1 Eylül 2010 Çarşamba

Aklım ermiyor...

Aklım bir çok şeye ermez ama, ölüm orucuna hiç ermiyor.
Adi suçluların asla kalkışmayacakları bir eylem bu. Anlaşılır bir şey...
Sistemle sorunu olanlarla, sistemin de sorunu var. Bu da anlaşılır bir şey...
Sistem ve sorunu olanları tartışmayacağım ya da birinden birini savunmayacağım.
Benim derdim, karşı olunan herhangi bir sisteme sisteme karşı seçilen eylem türü,  ölüm orucuyla...
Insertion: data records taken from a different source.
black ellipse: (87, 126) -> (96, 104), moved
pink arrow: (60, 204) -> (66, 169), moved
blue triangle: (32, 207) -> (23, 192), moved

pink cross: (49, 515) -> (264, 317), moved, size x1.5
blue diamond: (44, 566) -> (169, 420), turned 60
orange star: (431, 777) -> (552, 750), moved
Ne amaçla yapılıyor? Sistem zaten "seni" ortadan kaldırmak istiyor. Sen ona inat yaşamayı seçeceğine neden onun ekmeğine yağ sürüp kendini öldürmeye kalkıyorsun? Aylarca kendine, bedenine, ruhuna işkence edip kendini ortadan kaldırıyorsun? Sistemin çok mu umurunda olduğunu sanıyorsun?
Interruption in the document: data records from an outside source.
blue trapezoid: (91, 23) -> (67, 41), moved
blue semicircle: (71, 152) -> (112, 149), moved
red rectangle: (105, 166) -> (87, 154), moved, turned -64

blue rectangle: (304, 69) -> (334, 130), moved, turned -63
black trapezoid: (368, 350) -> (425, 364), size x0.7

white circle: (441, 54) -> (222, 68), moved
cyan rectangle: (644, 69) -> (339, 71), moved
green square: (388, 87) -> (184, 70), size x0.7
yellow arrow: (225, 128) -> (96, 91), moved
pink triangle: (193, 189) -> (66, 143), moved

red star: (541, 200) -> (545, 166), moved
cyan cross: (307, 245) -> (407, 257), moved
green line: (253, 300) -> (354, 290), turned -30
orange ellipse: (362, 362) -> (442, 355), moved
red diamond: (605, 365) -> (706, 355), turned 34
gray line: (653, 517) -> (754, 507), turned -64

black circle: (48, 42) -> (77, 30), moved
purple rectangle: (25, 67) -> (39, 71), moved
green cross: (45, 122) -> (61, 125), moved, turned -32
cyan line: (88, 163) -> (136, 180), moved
Sistemi; yaramaz çocuklarını cezalandıran ebeveyn gibi mi görüyorlar?
"Bakın bana anne, baba... Siz beni cezlandırırsanız ben kendime daha çoğunu yaparım. Hadi beni kollarına al, beni affet. Yanlış yaptığını söyle. Özür dile" mi demek istiyorlar?
Medyada adı çok geçmiş, belli bir kurumu temsil eden kişilerin, gerek suçlandıktan sonra, gerek bazı toplumsal olayları protesto etmek için ölüm orucuna (gerçi böyle durumlarda da adına ölüm orucu denmesi tuhaf) açlık grevine gitmeleri anlaşılır. Toplumun vicdanına seslenmek için, ortalık yerde durup ilgi çekebilirsin.
Ya ölen, sakat kalan gencecik insanlar? Onlar hangi zaferi kazandılar? Kim kazandı?
Ölüm zafer midir?
Madem ölüm zafer, neden iyi bir yaşam sloganıyla yola çıkıyorlar? Sevmediğin ve kaçıp kurtulmak istediğin bir hayatın nesini savunuyorsun? Sen savaşa devam et diye millet ruh mu çağıracak? Hangi hayalet başarmış ki sistemi değiştirmeyi?
"İnanç" "Dava" insanlarının yaşam yerine, ölüme yakın olmalı beni hep çok şaşırttı. "Ben bu uğurda, bu yolda ölürüm" demek, illa öleceksin olarak tercüme oluyor beyinlerinde galiba.
Yaşam için en iyi, yaşarken mücadele edilir. Sİstemle de...
Sistem sizi yok etmeyi beceremiyorsa, onunla işbirliği yapmayın.
Yapanlara da.... "Aferin! Tüy diktin!" diyorum.